A Lesson in Trailing Stops Brought to You by the Letters A, B and C
From the Mailbag:
I follow Wealthy Retirement and The Oxford Club very closely. I invest in stocks in Marc’s Compound Income Portfolio within The Oxford Income Letter, but I do not reinvest the dividends. I am retired and depend on that income for living expenses. I realize I am to put a trailing stop on these stocks. My confusion comes when I try to figure out the trailing stop, due to the fact that I take the dividends. Would you please explain how I establish a trailing stop with these stocks?
When it comes to The Oxford Income Letter’s Compound Income Portfolio, one of my favorite Sesame Street songs comes to mind: “One of these things is not like the others…”
That’s because the Compound Income Portfolio is the only Oxford Income Letter portfolio that does not always abide by The Oxford Club’s trailing stop policy. It’s not like the others.
The portfolio is designed to take advantage of the power of compounding through dividend reinvestment plans (DRIPs). When DRIPs are used, trailing stops are ignored. When the stocks trade lower, investors are buying more shares, lowering their cost basis and bumping up their dividend yields. Investors are advised to sell only when Marc discovers a fundamental change in the company. When that’s the case, he’ll let subscribers know.

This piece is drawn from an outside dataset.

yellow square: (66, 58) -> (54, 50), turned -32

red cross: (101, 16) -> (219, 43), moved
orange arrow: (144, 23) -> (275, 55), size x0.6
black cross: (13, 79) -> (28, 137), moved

But if the dividends are not being reinvested, the trailing stop principle should still be applied. Just like in The Oxford Income Letter’s other two portfolios – the Instant Income Portfolio and the High Yield Portfolio.
The Oxford Club’s trailing stop guideline is pretty simple. If a stock falls a preset percentage (typically 25%) below the highest price reached since the position was entered or the price at which it was purchased – sell it. As the share price appreciates, the stop is moved up to protect profits.
If the position goes the wrong way, the trailing stop limits losses so investors can move on to the next opportunity.
In the spirit of Sesame Street, as well as for the sake of simplicity, let’s take a look at how Big Bird would apply a 25% trailing stop to his investment.
Big Bird buys stock ABC for $10. He sets his trailing stop at $7.50. That’s 25% below Big Bird’s purchase price ($2.50 = 25% of $10).
All goes well and the stock trades up to $15. The stock has hit a new high, so Big Bird raises his stop to $11.25 ($3.75 = 25% of $15). Big Bird just locked in a 12.5% gain.
Things continue to go Big Bird’s way and the stock trades even higher. Big Bird’s trailing stop follows.
When it reaches yet another high, this time at $20, Big Bird raises his stop to $15 ($5 = 25% of $20). Selling ABC at $15 would result in a gain of $5, or 50%, less fees. Not too shabby. Way to protect your profits, Big Bird. And build your nest egg!
When it comes to collecting cash dividends, nothing changes. Big Bird’s trailing stop is still the same: 25%. However, once the dividend is paid, the stock will adjust down and so will your stop. If the stock in the example above pays $1 in annual dividends, Big Bird’s trailing stop is now $14. Let’s say, a year later, ABC trades down to $4. Big Bird sells it, banking a $5 gain on the sale of the stock.
But wait… there’s more.
Don’t forget about that juicy dividend income Big Bird has been pocketing. Adding that into the share price appreciation, Big Bird bagged a 50% return on his seed money ($1 + $4 = $5, or 50% of $10). A 50% gain is nothing to squawk at.
As you can see, setting trailing stops on your own requires a little elementary school math. It’s not difficult… and it goes a long way toward protecting your profits.